Bueno, pues ayer me paseé por Badajoz capital y ¡no veas la de carteles!, que ocupaban los mejores lugares para el caso, que me decían eso de SOMOS EXTREMADURA, con letra blanca, sobre un fondo negro cuervo con careto de algún héroe o linda heroína de la fama y del triunfo, de la gloria del cante o del periodismo, cuando no de las letras. Todos mu sonrientes y contentos. Tamaña estupidez sólo la puede hacer alguien que cuente con el dinero público a espuertas en este tiempo de crisis. Que uno todavía encontraría cierto valor si paseando por Soria, o por Cantimpalos o Utrera, cuando no Reus o Tarragona, se encontrara un cartel que me dijera SOMOS EXTREMADURA… Y uno cabila, y urde sospechas sobre esos regionalistas que iban en coalición con los Únicos… A ver si esto es que la talibanía juntera ha decidido hacerse nacionalista de su mando y su poder. Y que Extremadura son ellos y nadie más, y como ellos y no se puede ser de otra forma. Se han convertido en la esencia del ser de la palabra extremadura, se la han adueñado total. Nada fuera de ellos, sus dueños, tiene salvación. Así que nos dicen lo que es, la esencia, no nos dicen la existencia, ESTOY EN EXTREMADURA, no, que eso no dice nada, o ESTÁS EN EXTREMADURA, no, que eso tampoco vale…
Me inspiró, todo el acoso visual del cartelismo institucional afirmando que somos y somos, una serie de negro humor acerca de quienes son y quienes no son, de quienes somos y quienes no somos. Y hoy, esta tarde con mi gatito cercano y dormitando en su silla, me he puesto a terminar la nota que hice esta mañana, a ver si la cuelgo antes de las doce. Y he estado elucubrando y fraguando una serie de carteles alternativos y antipublicitarios de rompe y rasga, que espero sean la delicia de los que saben degustar esas cosas tan necesarias y que deben estallar en plena maquinación de la manipulación publicitaria en trance. Menudo rollo ese de Merca o Marca Extremadura. Ni marcas, mercas ni modas. ¡Abajo el mal, abajo el Capital! Amén.

3 comentos:

Fauve, la petite sauvage dijo...

Seguro que ganó por un punto el slogan al otro para elegir, que sería el "YES, WE CAN". Como si lo viera.
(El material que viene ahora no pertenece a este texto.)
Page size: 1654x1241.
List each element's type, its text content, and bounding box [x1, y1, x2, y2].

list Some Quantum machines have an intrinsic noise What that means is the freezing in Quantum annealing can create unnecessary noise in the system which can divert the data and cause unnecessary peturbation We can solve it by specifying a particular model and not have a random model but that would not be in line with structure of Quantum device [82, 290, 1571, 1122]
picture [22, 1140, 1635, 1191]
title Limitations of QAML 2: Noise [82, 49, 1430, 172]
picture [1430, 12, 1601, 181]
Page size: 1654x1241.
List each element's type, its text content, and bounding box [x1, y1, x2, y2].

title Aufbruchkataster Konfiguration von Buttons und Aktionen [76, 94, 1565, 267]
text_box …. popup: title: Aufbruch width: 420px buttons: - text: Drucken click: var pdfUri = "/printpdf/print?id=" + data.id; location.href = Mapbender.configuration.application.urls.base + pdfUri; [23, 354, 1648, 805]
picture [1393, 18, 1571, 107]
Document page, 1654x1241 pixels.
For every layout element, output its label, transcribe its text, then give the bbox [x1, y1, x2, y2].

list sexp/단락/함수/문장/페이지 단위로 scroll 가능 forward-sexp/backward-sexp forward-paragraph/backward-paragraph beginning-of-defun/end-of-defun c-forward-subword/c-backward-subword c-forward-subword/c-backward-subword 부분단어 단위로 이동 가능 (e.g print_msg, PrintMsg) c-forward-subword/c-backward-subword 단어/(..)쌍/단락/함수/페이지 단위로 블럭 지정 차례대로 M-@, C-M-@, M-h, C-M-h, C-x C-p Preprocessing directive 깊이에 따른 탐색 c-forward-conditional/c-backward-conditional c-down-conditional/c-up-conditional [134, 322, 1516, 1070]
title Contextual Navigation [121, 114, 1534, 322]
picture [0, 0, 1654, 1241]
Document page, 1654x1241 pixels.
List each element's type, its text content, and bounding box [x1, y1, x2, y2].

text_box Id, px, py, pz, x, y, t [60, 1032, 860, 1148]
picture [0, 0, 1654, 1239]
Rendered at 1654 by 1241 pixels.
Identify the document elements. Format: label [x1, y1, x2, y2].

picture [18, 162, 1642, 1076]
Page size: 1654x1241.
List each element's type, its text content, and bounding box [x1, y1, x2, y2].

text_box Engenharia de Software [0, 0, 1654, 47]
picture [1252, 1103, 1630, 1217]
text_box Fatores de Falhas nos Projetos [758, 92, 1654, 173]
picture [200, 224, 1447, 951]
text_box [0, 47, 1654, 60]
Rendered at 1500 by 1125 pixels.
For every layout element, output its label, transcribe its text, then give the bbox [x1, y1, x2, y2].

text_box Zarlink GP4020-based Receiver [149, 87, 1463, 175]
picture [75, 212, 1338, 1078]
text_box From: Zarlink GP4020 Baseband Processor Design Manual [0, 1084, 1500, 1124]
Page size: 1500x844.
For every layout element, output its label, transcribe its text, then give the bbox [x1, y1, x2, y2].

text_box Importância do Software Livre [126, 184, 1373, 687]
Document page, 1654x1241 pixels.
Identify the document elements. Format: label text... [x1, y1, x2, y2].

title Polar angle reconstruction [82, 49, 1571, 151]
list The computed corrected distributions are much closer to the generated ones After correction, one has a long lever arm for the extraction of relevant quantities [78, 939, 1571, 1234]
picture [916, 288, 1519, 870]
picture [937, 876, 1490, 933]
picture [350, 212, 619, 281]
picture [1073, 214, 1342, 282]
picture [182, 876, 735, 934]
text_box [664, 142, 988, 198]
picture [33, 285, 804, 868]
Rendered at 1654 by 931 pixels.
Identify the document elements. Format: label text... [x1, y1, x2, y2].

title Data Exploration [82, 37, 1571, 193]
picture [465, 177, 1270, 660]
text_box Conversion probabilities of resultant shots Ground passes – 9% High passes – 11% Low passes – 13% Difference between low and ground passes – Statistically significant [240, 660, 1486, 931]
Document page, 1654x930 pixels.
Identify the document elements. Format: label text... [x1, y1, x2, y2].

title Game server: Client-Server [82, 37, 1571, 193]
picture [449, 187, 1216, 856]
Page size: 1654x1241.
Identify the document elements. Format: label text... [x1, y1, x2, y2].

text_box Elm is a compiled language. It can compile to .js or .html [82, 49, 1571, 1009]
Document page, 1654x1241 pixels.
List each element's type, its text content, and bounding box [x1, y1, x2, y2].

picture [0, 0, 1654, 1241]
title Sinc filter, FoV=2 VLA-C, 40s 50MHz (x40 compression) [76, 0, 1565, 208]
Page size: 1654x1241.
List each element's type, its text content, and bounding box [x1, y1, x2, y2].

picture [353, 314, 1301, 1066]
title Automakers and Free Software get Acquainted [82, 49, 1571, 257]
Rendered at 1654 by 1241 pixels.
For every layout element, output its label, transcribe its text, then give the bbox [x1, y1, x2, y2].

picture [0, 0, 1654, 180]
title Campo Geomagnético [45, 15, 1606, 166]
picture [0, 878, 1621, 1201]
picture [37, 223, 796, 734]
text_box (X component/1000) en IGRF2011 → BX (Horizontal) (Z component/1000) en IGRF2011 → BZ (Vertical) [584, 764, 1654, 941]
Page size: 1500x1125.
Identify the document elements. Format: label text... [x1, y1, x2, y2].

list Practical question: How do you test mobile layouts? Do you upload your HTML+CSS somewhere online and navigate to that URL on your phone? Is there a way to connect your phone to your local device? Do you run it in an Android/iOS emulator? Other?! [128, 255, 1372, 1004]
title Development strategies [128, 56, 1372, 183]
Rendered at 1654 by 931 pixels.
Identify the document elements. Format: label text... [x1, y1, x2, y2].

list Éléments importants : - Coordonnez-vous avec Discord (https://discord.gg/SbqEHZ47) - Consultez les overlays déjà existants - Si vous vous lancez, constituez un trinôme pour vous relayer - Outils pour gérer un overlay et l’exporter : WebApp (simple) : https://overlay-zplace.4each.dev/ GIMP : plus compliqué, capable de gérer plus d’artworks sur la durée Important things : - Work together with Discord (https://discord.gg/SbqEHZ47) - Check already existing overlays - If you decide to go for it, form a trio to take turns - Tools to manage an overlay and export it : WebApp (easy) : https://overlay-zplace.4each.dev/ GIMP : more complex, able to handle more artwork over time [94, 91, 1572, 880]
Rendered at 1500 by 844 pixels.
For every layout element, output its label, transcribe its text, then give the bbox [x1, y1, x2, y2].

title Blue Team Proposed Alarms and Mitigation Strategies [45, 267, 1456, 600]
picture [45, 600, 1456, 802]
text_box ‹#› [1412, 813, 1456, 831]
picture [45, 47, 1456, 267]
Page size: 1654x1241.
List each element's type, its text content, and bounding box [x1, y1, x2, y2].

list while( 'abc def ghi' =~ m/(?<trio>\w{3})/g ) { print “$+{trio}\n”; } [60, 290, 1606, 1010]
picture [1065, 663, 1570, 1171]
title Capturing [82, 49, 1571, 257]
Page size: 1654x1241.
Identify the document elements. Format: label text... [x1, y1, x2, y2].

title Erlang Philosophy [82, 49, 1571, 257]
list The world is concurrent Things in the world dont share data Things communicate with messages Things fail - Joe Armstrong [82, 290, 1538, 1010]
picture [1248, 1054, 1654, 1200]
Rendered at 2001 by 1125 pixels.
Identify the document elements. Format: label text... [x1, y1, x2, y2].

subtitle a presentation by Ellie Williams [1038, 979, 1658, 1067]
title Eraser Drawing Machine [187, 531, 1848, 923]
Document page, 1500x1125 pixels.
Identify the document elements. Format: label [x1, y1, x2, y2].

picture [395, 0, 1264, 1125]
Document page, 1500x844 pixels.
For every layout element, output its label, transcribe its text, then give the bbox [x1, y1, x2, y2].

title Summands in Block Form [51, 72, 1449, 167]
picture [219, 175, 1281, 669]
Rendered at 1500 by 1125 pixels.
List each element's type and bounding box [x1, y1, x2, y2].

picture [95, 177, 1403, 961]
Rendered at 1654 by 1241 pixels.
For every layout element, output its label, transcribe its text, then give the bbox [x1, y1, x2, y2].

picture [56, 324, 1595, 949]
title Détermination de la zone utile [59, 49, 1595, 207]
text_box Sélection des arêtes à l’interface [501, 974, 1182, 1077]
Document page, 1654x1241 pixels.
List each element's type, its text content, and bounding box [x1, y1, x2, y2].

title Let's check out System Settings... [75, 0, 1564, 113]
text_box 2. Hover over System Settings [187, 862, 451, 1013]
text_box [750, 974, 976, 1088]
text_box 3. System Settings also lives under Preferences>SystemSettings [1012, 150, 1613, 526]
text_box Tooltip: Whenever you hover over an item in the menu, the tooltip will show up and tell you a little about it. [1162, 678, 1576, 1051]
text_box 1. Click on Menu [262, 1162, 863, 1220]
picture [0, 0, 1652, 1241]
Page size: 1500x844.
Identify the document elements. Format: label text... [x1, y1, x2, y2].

agustinromerobarroso@gmail.com dijo...

Pos a lo mejón..., cuasi seguro, mira que no lo he pensao... ¿Pa eso hacen concursos de eslóganes? Creo que no, que siempre lo cavila una camarilla y pone lo primero que se le ocurre, la cosa es rellenar el expediente y hacer campaña...

Fauve, la petite sauvage dijo...

Con lo que molan las tormentas de ideas, ay.